_AIM OF THE TASK:_ Report each line of the entries that includes "controller" by copying it.
--
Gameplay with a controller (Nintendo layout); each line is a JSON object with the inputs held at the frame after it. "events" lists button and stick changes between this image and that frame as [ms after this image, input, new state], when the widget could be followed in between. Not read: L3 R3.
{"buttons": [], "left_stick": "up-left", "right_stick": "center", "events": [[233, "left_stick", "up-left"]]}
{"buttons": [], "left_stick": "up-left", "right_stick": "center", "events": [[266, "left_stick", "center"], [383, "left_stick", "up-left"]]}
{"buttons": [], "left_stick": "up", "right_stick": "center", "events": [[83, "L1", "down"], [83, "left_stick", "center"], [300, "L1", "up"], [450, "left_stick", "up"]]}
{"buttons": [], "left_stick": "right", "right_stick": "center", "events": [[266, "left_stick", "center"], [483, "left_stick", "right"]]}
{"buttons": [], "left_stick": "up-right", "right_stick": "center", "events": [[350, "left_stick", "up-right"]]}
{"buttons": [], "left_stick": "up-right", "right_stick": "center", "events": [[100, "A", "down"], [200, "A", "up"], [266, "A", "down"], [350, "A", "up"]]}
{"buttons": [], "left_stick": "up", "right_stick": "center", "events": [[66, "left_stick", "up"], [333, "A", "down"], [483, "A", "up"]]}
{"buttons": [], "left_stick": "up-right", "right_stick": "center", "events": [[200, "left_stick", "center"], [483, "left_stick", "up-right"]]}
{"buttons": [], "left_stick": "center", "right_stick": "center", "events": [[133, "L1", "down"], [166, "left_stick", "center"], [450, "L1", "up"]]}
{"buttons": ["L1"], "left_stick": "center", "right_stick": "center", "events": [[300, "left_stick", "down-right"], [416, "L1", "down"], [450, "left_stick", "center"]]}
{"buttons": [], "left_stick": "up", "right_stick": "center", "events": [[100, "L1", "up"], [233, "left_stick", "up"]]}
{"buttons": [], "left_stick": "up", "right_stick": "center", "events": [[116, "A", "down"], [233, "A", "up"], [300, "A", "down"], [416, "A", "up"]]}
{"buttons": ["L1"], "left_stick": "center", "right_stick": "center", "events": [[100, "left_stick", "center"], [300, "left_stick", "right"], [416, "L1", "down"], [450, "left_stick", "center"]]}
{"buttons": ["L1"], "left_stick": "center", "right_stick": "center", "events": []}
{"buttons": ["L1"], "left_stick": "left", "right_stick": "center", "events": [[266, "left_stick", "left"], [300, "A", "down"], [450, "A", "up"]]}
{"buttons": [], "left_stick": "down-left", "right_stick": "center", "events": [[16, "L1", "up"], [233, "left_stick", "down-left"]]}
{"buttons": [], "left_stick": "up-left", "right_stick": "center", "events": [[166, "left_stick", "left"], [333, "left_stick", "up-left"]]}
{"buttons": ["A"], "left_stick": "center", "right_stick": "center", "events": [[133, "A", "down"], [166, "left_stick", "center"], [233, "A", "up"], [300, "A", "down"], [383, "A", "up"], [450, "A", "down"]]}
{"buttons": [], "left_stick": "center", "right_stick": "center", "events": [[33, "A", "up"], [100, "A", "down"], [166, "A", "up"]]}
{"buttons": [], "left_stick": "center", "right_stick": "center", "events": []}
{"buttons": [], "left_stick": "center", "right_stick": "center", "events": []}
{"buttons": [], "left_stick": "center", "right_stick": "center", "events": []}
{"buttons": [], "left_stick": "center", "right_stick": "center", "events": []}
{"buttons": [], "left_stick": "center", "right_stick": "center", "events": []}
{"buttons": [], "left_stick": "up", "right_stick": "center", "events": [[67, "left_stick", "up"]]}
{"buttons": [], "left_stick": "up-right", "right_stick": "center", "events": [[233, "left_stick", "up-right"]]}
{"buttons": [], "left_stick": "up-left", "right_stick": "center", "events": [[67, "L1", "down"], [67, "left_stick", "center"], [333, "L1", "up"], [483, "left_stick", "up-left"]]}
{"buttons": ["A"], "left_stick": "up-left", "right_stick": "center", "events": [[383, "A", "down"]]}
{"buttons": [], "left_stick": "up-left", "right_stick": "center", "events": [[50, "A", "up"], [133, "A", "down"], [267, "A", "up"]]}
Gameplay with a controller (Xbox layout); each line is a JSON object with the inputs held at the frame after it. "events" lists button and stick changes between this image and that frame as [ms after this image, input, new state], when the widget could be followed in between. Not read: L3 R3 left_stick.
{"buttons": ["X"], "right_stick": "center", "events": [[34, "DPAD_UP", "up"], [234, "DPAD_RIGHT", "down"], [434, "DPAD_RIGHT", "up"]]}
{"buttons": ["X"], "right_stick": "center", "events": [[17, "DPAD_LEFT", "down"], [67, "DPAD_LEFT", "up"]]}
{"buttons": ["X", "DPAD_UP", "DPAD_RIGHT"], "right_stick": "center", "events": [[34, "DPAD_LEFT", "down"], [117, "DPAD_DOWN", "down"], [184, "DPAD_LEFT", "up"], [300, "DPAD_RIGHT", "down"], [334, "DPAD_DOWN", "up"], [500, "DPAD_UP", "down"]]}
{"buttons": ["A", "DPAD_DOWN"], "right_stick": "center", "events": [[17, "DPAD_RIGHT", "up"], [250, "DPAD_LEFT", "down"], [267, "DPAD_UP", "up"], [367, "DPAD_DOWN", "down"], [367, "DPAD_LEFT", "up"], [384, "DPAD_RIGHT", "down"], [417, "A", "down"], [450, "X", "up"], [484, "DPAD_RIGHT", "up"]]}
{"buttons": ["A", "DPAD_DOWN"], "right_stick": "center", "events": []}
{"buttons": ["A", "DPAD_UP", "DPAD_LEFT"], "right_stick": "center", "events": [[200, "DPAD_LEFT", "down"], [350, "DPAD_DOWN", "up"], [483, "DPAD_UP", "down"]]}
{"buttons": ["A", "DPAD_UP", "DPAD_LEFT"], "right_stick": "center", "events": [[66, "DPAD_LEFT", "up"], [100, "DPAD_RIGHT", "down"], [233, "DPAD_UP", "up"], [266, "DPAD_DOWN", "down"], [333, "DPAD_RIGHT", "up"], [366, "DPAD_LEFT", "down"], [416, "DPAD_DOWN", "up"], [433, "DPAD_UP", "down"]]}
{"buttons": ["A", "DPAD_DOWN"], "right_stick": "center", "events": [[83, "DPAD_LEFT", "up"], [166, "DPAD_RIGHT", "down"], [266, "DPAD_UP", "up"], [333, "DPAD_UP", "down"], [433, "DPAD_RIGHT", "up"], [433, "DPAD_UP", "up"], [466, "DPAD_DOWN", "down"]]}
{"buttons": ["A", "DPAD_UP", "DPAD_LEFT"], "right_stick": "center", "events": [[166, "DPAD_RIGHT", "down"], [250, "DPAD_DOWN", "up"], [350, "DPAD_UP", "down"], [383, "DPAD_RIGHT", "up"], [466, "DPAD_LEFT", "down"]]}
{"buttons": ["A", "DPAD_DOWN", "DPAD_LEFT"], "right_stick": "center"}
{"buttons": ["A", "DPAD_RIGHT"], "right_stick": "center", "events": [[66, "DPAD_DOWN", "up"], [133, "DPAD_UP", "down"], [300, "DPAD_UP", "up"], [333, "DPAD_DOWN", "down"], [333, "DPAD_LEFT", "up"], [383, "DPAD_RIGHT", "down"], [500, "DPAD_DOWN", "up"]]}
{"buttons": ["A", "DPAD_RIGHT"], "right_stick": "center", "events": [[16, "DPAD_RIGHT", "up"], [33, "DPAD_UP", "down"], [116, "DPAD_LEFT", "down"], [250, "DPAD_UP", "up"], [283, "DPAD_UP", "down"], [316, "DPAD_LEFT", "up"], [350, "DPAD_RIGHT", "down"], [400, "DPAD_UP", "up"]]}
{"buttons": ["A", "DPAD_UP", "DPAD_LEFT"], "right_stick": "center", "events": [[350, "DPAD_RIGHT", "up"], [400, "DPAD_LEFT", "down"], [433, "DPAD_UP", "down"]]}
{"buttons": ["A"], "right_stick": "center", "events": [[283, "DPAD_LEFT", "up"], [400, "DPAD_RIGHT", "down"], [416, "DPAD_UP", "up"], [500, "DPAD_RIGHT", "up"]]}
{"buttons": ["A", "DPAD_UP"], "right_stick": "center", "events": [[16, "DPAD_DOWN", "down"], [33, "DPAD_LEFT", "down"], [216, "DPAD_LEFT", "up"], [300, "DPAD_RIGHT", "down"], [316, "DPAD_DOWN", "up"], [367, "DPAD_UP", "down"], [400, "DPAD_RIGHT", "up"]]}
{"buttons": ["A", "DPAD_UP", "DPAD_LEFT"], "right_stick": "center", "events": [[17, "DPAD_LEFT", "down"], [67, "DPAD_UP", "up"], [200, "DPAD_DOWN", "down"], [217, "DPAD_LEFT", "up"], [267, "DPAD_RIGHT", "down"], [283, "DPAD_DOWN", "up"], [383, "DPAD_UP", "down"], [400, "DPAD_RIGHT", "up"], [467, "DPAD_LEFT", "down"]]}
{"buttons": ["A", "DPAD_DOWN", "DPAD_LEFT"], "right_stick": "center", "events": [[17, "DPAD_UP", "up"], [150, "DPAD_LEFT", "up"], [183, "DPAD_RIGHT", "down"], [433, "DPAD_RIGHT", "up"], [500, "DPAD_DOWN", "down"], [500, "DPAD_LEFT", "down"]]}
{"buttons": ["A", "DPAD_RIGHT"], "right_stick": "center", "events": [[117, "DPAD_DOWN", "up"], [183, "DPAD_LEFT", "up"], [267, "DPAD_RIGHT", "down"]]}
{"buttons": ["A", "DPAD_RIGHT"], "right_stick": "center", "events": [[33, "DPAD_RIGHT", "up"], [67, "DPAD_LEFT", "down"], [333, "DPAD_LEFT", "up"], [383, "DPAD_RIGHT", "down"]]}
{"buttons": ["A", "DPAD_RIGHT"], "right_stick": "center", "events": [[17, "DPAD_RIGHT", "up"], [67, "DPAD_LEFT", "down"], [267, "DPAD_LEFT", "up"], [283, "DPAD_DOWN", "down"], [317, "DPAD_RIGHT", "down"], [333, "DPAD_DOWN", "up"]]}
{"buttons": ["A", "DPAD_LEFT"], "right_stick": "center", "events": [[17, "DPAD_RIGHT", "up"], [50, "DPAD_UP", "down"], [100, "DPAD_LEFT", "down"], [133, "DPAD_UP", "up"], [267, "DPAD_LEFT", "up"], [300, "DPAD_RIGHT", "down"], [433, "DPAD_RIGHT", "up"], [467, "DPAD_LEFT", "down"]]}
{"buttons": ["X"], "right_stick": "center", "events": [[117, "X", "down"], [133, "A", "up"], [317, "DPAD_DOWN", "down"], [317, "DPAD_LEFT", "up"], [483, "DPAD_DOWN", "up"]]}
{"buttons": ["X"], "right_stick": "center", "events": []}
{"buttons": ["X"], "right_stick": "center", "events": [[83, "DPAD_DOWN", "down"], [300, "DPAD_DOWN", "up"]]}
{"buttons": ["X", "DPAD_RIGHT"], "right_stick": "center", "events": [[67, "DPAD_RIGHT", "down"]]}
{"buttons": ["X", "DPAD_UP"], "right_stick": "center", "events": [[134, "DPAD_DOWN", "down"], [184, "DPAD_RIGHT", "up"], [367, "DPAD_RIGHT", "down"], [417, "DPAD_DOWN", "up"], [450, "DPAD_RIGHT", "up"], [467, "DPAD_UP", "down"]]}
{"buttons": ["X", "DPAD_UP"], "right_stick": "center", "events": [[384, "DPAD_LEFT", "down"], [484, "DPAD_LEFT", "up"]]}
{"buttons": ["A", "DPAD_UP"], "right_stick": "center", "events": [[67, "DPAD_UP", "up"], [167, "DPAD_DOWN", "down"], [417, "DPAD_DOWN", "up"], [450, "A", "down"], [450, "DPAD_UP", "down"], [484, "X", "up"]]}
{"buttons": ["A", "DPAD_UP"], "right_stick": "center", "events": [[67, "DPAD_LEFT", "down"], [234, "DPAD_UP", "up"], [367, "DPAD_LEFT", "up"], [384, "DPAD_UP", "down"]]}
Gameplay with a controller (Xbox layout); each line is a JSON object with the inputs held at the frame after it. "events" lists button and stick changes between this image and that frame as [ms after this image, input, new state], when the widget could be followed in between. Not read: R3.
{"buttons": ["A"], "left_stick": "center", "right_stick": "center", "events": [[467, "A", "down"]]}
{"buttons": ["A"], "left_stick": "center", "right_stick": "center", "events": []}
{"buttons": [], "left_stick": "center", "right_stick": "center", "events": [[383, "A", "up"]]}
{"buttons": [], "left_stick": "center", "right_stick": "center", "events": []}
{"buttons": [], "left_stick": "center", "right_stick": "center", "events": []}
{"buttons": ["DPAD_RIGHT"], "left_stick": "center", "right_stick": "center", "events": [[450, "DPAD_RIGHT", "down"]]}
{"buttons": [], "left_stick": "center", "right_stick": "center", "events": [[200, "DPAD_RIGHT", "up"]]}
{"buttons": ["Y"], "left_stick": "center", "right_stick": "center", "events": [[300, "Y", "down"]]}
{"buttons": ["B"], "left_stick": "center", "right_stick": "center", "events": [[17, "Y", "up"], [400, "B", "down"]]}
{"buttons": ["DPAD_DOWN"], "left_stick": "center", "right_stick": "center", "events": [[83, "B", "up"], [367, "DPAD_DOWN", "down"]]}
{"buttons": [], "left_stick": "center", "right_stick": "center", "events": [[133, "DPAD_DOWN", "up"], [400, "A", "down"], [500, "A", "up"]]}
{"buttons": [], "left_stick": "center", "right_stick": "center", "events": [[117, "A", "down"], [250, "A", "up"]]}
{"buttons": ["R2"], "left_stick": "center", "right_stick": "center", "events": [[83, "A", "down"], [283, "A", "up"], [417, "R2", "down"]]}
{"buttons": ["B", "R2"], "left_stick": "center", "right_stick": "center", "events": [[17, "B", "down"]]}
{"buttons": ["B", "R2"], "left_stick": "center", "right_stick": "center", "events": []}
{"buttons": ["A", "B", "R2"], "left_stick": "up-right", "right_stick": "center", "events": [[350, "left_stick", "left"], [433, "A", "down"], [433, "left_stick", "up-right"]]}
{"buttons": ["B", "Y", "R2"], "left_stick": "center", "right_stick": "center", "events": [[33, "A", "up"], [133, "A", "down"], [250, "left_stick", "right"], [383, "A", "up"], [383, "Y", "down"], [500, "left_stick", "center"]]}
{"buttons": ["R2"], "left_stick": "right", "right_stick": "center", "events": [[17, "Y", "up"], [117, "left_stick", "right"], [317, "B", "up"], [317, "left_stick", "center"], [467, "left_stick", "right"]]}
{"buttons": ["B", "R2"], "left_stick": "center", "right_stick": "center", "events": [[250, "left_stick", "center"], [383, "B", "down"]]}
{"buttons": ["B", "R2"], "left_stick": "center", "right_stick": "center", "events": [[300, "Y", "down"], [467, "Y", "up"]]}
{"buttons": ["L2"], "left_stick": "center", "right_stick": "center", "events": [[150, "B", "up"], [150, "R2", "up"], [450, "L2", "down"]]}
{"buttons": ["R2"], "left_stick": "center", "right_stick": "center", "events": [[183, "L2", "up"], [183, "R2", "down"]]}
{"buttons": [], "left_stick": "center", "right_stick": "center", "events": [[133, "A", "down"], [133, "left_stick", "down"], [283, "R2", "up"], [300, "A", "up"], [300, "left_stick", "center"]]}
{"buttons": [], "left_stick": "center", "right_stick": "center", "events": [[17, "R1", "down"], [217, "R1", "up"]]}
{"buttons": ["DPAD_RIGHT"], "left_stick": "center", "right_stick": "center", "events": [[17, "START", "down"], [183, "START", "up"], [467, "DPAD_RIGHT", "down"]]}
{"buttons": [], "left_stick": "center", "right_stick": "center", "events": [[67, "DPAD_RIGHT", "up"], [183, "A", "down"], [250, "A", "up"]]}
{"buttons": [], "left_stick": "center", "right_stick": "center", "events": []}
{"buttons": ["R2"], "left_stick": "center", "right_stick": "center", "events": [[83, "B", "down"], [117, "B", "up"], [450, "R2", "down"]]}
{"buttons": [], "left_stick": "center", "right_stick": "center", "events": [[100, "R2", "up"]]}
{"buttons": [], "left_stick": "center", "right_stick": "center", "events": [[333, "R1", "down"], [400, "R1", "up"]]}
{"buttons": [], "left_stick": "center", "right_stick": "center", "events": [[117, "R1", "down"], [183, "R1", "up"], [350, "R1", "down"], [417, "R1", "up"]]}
--
_SOLUTION TO THE EXERCISE:_
Gameplay with a controller (Nintendo layout); each line is a JSON object with the inputs held at the frame after it. "events" lists button and stick changes between this image and that frame as [ms after this image, input, new state], when the widget could be followed in between. Not read: L3 R3.
Gameplay with a controller (Xbox layout); each line is a JSON object with the inputs held at the frame after it. "events" lists button and stick changes between this image and that frame as [ms after this image, input, new state], when the widget could be followed in between. Not read: L3 R3 left_stick.
Gameplay with a controller (Xbox layout); each line is a JSON object with the inputs held at the frame after it. "events" lists button and stick changes between this image and that frame as [ms after this image, input, new state], when the widget could be followed in between. Not read: R3.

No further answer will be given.